> Problem set
**a)** List the steps that the text on American depressions before 1929 says Jackson took after he paid off the national debt.
**b)** Rewrite the records, swapping "pose line" for "extrinsics line" and leaving everything else unchanged. Leave the pictures out of your answer.

Wednesday, June 23, 2010

American Depressions Before 1929

Before 1929, periodic booms and busts were a regular feature of the economic system. I focus on US booms and busts, not because no one else had them, but simply because the US is the country I know most about.

The panic of 1819. This can be viewed as a ,classic Austrian depression caused by the central bank continuing to spike the punch long after the party got out of hand, a lesson in the danger of slamming on the brakes too fast, or and adjustment to life after the Napoleonic Wars. The US government financed the War of 1812 without a central bank by loans from private banks. Private banks often over-issued currency, leading to out-of-control inflation and speculation. The Second Bank of the US was founded partly to finance government, especially any future wars, and partly to issue a sound common currency. Instead, it encouraged state banks in their lending sprees. People also took advantage of easy credit to buy western land from the government. At the same time, Europe was adjusting to life after the Napoleonic Wars. During the war and in the immediate aftermath, Europeans were importing vast amounts of American farm products and not competing with American industry. As Europe began to recover, its imports dropped and exports grew. The Bank of the US sought to curb inflation by calling in loans and demanding payment in hard currency. Crash ensued, many banks failed, and countless people went bankrupt. Growth resumed in about two years, though effects lingered well into the 1820's.

The panic of 1837. The US government deposited its tax revenues in the Bank of the US and borrowed from the Bank to fund its operations. The Bank also acted as a private bank, making loans to private parties. Andrew Jackson was an inveterate haters of all banks, especially the Bank of the US, in part because of the events of 1819. At the time Jackson became President, the US was running huge surpluses and rapidly paying down the national debt. Jackson resolved to refrain from either spending the surpluses or cutting taxes until the debt was paid off. His goal, in part, was that if the US government no longer had any debts, it would no longer need a bank. The plan succeeded. Jackson paid off the national debt (the only time in US history, and perhaps the only time in the history of any major country). He then vetoed a recharter of the Bank in 1836, withdrew all federal funds, and distributed them among private banks.

> Supplied information
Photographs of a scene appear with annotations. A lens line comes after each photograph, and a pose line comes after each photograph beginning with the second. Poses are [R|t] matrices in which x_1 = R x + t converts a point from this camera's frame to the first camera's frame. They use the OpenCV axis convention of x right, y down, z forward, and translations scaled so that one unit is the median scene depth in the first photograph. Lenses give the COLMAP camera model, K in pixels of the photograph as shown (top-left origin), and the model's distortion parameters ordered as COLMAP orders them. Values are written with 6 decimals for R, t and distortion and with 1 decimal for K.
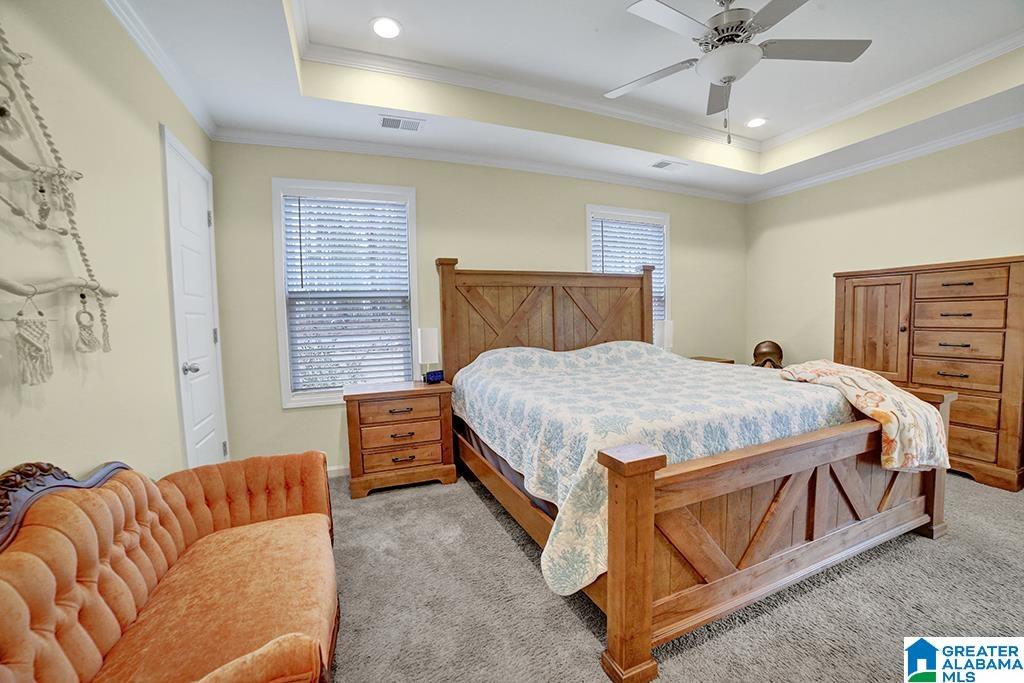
lens RADIAL K [[402.9, 0, 516.0], [0, 402.9, 342.1], [0, 0, 1]] dist [-0.062909, 0.020782]
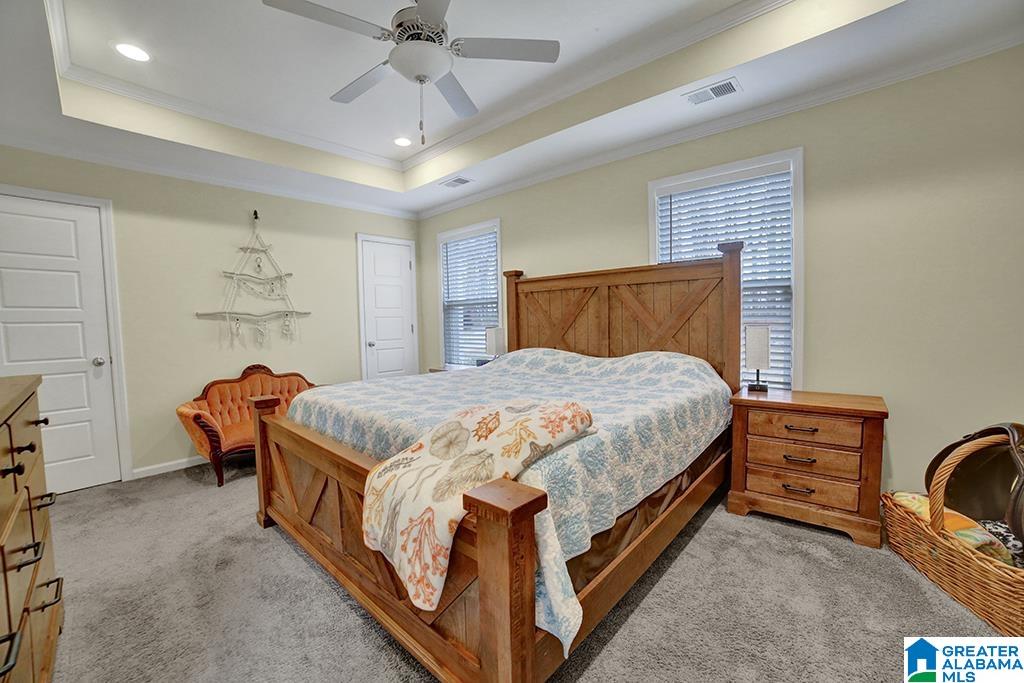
lens RADIAL K [[424.0, 0, 485.8], [0, 424.0, 343.3], [0, 0, 1]] dist [-0.021913, 0.000081]
pose [[0.407675, 0.063615, -0.910908, 0.862202], [-0.044327, 0.997773, 0.049843, -0.045309], [0.912051, 0.020058, 0.409587, 0.365442]]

> Task-by-task answers
**a)**
- He vetoed a recharter of the Bank in 1836.
- He withdrew all federal funds.
- He distributed those funds among private banks.

**b)**
Photographs of a scene appear with annotations. A lens line comes after each photograph, and a extrinsics line comes after each photograph beginning with the second. Poses are [R|t] matrices in which x_1 = R x + t converts a point from this camera's frame to the first camera's frame. They use the OpenCV axis convention of x right, y down, z forward, and translations scaled so that one unit is the median scene depth in the first photograph. Lenses give the COLMAP camera model, K in pixels of the photograph as shown (top-left origin), and the model's distortion parameters ordered as COLMAP orders them. Values are written with 6 decimals for R, t and distortion and with 1 decimal for K.
lens RADIAL K [[402.9, 0, 516.0], [0, 402.9, 342.1], [0, 0, 1]] dist [-0.062909, 0.020782]
lens RADIAL K [[424.0, 0, 485.8], [0, 424.0, 343.3], [0, 0, 1]] dist [-0.021913, 0.000081]
pose [[0.407675, 0.063615, -0.910908, 0.862202], [-0.044327, 0.997773, 0.049843, -0.045309], [0.912051, 0.020058, 0.409587, 0.365442]]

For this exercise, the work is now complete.